■ Texte à lire:
◇ ◇ ◇ ◇ ◇ ◇ ◇
Ça, mes lecteurs, la main sur la conscience, en pouvons-nous dire autant de notre Histoire du Canada? Pour être aussi vrais que sincères ne conviendrait-il pas de renverser ce vers-proverbe et de confesser en toute humilité de coeur et d'esprit:
"Ce que je sçay le moins, c'est mon commencement."
Et cependant, combien l'on sait d'autres choses! Oserai-je dire de préférence?
J'ai connu, quelque part, dans un séminaire classique, un écolier, véritable bourreau de travail, qui vous défilait toute la série chronologique des anciens rois de l'Égypte, de Mesraïm (2,200 ans avant Jésus-Christ), à Néchao, sans oublier un seul Pharaon! Sa prodigieuse mémoire se faisait un jeu de répéter ce tour de force pour chacune des nomenclatures royales des vieux empires de Syrie, d'Assyrie, de Perse, de Macédoine, toutes étiquetées par ordre de millésimes. Or, ce bachelier virtuose, cette vivante encyclopédie ne savait même pas l'humble successions, liste brusquement interrompue, de nos Vice-Rois, Lieutenants-Généraux, Gouverneurs, Grands Maîtres des Eaux et Forêts, Administrateurs, etc., etc., alors que notre patrie se nommait la Nouvelle-France, en Géographie comme en Histoire. Chacun son goût; mais, au mien, j'aime mieux savoir le rôle d'équipage de la flottille de Jacques Cartier allant à la découverte du Canada, que les noms et prénoms des Argonautes partis avec Jason, à la conquête de la Toison d'Or.--Que vous servira, en définitive, de connaître que Nemrod fonda Babylone; Cécorps, Athènes; Eurotas, Sparte; Salomon, Palmyre; et si vous ne savez pas que Samuel de Champlain fonda Québec; Laviolette, Trois-Rivières; De Maisonneuve, Montréal; De Tracy, Sorel; Frontenac, Kingston; De la Motte-Cadillac, Détroit; De la Galissonnière, Ogdensburg; De Contrecoeur, Pittsburg; d'Iberville, Mobile; De Bienville, la Nouvelle-Orléans? Saint Ignace ne dirait-il pas avec un meilleur à-propos: Quid prodest?
◇ ◇ ◇ ◇ ◇ ◇ ◇
■ Extrait de données:
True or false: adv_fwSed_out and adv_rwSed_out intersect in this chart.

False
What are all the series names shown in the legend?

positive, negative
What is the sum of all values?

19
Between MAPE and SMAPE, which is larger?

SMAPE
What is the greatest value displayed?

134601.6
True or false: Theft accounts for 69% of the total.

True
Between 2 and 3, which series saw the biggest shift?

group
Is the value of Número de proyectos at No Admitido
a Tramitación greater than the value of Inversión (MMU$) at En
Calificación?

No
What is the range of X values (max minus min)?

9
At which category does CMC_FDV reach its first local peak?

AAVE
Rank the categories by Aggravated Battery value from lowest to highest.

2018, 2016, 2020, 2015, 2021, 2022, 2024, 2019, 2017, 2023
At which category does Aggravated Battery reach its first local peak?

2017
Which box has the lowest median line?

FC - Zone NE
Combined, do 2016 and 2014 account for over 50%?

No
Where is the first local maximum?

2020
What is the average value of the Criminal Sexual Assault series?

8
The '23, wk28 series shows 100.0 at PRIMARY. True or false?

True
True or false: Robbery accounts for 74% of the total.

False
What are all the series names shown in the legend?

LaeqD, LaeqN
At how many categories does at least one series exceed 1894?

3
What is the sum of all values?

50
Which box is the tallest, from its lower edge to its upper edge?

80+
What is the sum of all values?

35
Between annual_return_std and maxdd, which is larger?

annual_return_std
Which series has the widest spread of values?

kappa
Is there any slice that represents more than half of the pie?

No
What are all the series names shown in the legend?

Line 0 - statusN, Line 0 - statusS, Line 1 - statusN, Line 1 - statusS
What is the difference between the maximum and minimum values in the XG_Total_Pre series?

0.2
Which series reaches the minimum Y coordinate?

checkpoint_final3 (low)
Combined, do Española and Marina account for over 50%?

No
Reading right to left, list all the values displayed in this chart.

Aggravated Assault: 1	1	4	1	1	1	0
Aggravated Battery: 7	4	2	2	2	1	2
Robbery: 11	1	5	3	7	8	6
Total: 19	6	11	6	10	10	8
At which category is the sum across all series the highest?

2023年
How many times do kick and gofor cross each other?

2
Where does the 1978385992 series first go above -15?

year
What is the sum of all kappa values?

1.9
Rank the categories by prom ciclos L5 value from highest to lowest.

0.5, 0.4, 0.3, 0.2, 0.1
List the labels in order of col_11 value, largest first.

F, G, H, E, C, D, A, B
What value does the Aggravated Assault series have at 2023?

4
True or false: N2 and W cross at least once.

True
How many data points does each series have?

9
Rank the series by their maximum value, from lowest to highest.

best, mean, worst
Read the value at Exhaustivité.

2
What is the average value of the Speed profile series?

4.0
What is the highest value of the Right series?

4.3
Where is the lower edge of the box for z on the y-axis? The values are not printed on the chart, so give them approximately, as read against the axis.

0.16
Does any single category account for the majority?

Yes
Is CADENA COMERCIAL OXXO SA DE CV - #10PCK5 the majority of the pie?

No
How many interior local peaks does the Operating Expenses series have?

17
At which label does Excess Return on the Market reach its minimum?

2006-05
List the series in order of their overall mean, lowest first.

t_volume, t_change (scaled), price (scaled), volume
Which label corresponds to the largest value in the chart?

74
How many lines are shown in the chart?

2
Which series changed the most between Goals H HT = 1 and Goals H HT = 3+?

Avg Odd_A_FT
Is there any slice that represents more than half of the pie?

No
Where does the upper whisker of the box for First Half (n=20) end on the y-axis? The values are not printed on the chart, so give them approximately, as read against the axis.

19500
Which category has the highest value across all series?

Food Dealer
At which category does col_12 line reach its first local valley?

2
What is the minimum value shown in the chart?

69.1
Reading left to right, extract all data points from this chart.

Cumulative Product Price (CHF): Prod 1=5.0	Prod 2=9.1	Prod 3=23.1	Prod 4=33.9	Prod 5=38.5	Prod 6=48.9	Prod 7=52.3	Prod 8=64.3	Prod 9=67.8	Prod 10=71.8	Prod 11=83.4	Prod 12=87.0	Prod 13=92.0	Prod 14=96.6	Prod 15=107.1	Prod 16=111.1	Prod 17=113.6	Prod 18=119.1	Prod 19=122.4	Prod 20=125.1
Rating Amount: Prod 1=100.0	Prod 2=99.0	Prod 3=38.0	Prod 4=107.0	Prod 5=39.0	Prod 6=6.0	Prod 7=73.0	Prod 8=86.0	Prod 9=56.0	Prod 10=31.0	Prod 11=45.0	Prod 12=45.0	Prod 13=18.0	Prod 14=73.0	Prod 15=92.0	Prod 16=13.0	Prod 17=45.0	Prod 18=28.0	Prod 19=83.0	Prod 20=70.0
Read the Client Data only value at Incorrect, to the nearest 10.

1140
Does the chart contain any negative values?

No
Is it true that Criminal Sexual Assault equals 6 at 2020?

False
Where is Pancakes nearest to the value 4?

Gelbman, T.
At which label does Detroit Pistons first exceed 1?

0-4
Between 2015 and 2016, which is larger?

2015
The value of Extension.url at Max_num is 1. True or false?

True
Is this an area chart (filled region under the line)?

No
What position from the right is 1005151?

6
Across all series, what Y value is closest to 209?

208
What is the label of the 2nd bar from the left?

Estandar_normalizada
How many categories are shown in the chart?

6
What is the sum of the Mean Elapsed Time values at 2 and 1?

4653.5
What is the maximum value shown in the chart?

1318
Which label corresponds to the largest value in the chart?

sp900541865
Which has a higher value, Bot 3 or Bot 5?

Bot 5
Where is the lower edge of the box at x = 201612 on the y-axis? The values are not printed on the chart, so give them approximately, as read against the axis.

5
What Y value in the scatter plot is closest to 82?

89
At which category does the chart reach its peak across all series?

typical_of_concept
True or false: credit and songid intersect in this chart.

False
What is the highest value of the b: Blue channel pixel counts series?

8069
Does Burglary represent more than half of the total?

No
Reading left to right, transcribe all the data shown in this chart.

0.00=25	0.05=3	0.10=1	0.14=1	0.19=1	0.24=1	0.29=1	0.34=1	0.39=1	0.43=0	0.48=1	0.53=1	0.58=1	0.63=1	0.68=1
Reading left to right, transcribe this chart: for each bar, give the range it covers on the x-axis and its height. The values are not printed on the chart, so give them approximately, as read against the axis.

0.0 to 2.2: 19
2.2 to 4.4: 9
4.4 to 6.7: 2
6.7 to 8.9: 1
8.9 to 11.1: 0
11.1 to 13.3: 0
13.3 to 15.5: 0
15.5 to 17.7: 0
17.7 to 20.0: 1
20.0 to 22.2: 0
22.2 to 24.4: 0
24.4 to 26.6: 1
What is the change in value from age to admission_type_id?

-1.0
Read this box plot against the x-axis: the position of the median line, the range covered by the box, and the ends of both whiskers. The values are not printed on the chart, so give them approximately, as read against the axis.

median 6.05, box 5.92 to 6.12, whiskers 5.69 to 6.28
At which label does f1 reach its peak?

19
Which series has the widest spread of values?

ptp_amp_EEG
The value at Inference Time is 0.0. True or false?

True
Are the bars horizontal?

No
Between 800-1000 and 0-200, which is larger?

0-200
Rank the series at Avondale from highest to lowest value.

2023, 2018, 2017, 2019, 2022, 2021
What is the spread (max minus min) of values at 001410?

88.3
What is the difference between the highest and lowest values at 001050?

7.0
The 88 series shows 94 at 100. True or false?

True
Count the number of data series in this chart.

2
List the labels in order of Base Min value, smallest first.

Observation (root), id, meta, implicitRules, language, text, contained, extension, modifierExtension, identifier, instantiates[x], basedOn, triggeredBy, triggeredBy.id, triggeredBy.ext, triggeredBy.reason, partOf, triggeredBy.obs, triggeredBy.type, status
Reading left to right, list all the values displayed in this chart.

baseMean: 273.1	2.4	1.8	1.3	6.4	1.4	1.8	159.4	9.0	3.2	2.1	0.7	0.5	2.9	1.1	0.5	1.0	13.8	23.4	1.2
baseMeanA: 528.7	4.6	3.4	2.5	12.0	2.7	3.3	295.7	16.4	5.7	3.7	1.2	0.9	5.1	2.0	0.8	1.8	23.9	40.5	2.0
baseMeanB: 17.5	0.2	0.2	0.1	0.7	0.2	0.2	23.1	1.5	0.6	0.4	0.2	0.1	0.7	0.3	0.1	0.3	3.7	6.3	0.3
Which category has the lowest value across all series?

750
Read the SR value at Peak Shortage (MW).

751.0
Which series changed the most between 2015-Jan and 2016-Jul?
◇ ◇ ◇ ◇ ◇ ◇ ◇
■ Travail à faire: Poursuivez le texte sur la méconnaissance de l'histoire du Canada à partir de sa dernière phrase. Les items forment un matériau à part, sans lien avec le texte.

■ Réponse ci-dessous:
Il était donc rigoureusement logique, pour qui voulait populariser les archives canadiennes-françaises de commencer ce travail de vulgarisation suivant l'ordre des dates. Or la Relation du second Voyage de Jacques Cartier est sans contredit notre premier document historique puisque l'on y raconte la découverte du Canada. Il était difficile, le lecteur en conviendra, d'étudier un document authentique à la fois plus précieux et plus vénérable d'antiquité.
Non travail ne sera donc, à proprement parler, que la paraphrase littéraire du Second Voyage de Jacques Cartier.
Oeuvre d'imagination, dira-t-on, bagatelle! Oeuvre d'imagination si l'on veut, composition fantaisiste où cependant la folle du logis n'est qu'une esclave de la vérité historique. A ce point, qu'elle accepte les noms de personnes, les mots anciens de la géographie, et consent à suivre les événements, les faits, les circonstances dans leur ordre. Elle ne les combine pas, elle les regarde; elle se promène au milieu d'eux, les interroge, les critique, les admire, à la manière d'un voyageur intelligent, d'un connaisseur artiste étudiant les curiosités d'un musée ou les monuments d'une ville étrangère. Le travail d'Une Fête de Noël sous Jacques Cartier se compose d'une série de tableaux historiques peints sur nature, de vues exactes prises sur le terrain, photographiées à la faveur de la lumière que peuvent concentrer à cette distance (sept demi-siècles) les meilleurs instruments des archivistes et des archéologues.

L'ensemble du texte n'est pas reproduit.